The parameter for which the ci is calculated will be varied, while the remaining parameters are re-optimized to minimize the chi-square. The resulting chi-square is used to calculate the probability with a given statistic (e.g., F-test). This function uses a 1d-rootfinder from SciPy to find the values resulting in the searched confidence region.
- Parameters
minimizer (Minimizer) – The minimizer to use, holding objective function.
result (MinimizerResult) – The result of running minimize().
p_names (list, optional) – Names of the parameters for which the ci is calculated. If None (default), the ci is calculated for every parameter.
sigmas (list, optional) – The sigma-levels to find (default is [1, 2, 3]). See Note below.
trace (bool, optional) – Defaults to False; if True, each result of a probability calculation is saved along with the parameter. This can be used to plot so-called “profile traces”.
maxiter (int, optional) – Maximum of iteration to find an upper limit (default is 200).
verbose (bool, optional) – Print extra debuging information (default is False).
prob_func (None or callable, optional) – Function to calculate the probability from the optimized chi-square. Default is None and uses the built-in f_compare (i.e., F-test).
- Returns
output (dict) – A dictionary that contains a list of (sigma, vals)-tuples for each name.
trace_dict (dict, optional) – Only if trace is True. Is a dictionary, the key is the parameter which was fixed. The values are again a dict with the names as keys, but with an additional key ‘prob’. Each contains an array of the corresponding values.
Note
The values for sigma are taken as the number of standard deviations for a normal distribution and converted to probabilities. That is, the default
sigma=[1, 2, 3]
will use probabilities of 0.6827, 0.9545, and 0.9973. If any of the sigma values is less than 1, that will be interpreted as a probability. That is, a value of 1 and 0.6827 will give the same results, within precision.See also
Examples
>>> from lmfit.printfuncs import * >>> mini = minimize(some_func, params) >>> mini.leastsq() True >>> report_errors(params) ... #report >>> ci = conf_interval(mini) >>> report_ci(ci) ... #report
Now with quantiles for the sigmas and using the trace.
>>> ci, trace = conf_interval(mini, sigmas=[0.5, 1, 2, 3], trace=True) >>> fixed = trace['para1']['para1'] >>> free = trace['para1']['not_para1'] >>> prob = trace['para1']['prob']
This makes it possible to plot the dependence between free and fixed parameters.
-
conf_interval2d
(minimizer, result, x_name, y_name, nx=10, ny=10, limits=None, prob_func=None)¶ Calculate confidence regions for two fixed parameters.

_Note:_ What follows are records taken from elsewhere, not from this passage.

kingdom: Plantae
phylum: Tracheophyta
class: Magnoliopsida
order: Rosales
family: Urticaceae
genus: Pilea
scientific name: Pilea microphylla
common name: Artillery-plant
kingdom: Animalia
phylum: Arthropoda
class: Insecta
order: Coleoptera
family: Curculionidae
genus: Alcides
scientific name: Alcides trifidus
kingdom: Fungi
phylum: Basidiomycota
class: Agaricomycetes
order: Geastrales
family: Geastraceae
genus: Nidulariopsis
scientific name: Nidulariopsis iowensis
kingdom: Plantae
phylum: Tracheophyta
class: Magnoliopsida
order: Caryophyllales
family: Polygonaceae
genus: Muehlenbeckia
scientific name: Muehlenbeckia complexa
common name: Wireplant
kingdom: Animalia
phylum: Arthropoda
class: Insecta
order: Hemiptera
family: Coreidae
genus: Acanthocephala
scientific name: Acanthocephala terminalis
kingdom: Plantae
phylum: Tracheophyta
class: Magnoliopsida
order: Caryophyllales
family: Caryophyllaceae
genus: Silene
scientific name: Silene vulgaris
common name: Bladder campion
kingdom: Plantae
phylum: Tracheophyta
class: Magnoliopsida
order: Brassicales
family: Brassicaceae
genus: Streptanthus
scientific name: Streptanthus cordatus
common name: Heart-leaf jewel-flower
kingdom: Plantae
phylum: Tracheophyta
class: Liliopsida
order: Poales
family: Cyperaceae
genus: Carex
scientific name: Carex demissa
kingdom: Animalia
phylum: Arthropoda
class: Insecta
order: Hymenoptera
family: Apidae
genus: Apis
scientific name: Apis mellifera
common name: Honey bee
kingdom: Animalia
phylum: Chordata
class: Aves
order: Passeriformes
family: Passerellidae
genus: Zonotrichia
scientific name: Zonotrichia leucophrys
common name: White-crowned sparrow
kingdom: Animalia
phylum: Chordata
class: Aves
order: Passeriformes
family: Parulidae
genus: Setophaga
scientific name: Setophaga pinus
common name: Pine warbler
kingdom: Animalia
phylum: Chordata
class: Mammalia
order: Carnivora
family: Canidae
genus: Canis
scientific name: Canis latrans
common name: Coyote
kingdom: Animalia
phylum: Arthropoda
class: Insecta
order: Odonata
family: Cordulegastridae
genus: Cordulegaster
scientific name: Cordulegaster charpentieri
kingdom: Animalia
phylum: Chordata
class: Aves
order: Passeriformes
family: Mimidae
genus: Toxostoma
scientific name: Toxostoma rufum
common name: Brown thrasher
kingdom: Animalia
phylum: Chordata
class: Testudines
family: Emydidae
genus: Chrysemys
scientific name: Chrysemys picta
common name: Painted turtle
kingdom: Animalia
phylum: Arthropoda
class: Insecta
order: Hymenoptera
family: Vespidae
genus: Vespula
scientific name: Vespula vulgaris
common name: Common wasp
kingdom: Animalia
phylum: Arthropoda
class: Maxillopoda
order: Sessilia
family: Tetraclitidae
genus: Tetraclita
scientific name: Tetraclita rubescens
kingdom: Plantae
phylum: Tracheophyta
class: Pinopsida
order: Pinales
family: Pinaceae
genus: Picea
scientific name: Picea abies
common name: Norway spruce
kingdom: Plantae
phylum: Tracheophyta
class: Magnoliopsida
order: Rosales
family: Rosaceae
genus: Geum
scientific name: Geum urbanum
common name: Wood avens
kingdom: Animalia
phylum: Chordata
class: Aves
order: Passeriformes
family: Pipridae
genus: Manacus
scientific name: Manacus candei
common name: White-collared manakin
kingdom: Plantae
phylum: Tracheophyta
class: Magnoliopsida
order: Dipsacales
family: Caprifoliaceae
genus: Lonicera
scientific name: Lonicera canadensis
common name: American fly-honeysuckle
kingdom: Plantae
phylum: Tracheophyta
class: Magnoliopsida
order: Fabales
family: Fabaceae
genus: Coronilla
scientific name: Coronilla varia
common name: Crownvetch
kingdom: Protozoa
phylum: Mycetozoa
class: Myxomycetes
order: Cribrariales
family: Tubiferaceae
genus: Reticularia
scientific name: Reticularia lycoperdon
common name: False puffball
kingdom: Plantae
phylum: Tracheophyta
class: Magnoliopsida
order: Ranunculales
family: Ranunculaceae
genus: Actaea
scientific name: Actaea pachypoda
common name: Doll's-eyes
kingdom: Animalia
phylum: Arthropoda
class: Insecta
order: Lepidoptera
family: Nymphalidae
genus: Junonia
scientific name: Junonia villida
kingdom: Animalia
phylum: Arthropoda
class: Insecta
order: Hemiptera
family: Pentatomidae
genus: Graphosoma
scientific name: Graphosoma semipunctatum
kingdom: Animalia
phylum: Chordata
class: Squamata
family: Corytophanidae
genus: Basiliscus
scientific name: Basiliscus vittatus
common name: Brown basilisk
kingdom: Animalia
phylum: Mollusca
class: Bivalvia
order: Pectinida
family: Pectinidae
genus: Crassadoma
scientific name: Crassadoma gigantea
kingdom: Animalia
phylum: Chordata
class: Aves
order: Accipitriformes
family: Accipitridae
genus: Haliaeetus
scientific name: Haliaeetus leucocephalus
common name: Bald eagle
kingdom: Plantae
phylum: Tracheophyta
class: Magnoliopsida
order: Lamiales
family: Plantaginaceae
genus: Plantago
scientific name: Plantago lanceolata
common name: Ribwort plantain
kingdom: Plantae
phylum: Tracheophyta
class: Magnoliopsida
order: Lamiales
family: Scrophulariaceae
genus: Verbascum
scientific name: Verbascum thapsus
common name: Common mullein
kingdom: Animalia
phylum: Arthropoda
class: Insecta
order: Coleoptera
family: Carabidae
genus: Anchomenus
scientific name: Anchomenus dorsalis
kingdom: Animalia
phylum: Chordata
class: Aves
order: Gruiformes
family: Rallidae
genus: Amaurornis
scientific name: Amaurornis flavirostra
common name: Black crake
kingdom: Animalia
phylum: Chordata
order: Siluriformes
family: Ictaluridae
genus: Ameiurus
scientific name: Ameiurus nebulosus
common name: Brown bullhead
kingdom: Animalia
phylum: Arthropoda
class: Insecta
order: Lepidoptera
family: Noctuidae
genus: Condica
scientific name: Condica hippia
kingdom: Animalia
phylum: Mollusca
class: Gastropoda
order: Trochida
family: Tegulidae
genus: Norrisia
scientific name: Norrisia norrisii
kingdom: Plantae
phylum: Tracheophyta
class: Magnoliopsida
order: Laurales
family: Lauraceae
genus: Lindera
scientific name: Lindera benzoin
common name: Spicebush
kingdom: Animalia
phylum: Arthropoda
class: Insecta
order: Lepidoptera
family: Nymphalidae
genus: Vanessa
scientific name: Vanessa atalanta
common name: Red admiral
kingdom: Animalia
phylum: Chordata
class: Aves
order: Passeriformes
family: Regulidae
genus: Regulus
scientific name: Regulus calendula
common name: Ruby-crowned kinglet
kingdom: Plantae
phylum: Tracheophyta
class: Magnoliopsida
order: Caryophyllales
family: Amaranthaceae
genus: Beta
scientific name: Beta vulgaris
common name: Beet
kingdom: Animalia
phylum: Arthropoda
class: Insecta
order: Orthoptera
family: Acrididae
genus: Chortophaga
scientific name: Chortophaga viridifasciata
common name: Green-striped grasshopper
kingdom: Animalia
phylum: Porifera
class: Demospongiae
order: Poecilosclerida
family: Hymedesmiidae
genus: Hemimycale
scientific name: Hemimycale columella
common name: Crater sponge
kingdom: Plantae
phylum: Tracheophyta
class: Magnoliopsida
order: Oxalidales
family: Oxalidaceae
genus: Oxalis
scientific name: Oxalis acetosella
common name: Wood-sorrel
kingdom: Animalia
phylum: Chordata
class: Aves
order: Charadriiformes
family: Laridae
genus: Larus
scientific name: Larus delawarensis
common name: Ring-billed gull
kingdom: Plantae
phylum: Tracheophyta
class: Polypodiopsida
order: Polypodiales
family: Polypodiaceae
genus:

The method itself is explained in conf_interval: here we are fixing two parameters.
- Parameters
minimizer (Minimizer) – The minimizer to use, holding objective function.
result (MinimizerResult) – The result of running minimize().
x_name (str) – The name of the parameter which will be the x direction.
y_name (str) – The name of the parameter which will be the y direction.
nx (int, optional) – Number of points in the x direction.
ny (int, optional) – Number of points in the y direction.
limits (tuple, optional) – Should have the form ((x_upper, x_lower), (y_upper, y_lower)). If not given, the default is 5 std-errs in each direction.
prob_func (None or callable, optional) – Function to calculate the probability from the optimized chi-square. Default is None and uses built-in f_compare (i.e., F-test).
- Returns
x (numpy.ndarray) – X-coordinates (same shape as nx).
y (numpy.ndarray) – Y-coordinates (same shape as ny).
grid (numpy.ndarray) – Grid containing the calculated probabilities (with shape (nx, ny)).
Examples
>>> mini = Minimizer(some_func, params) >>> result = mini.leastsq() >>> x, y, gr = conf_interval2d(mini, result, 'para1','para2') >>> plt.contour(x,y,gr)
-
ci_report
(ci, with_offset=True, ndigits=5)¶ Return text of a report for confidence intervals.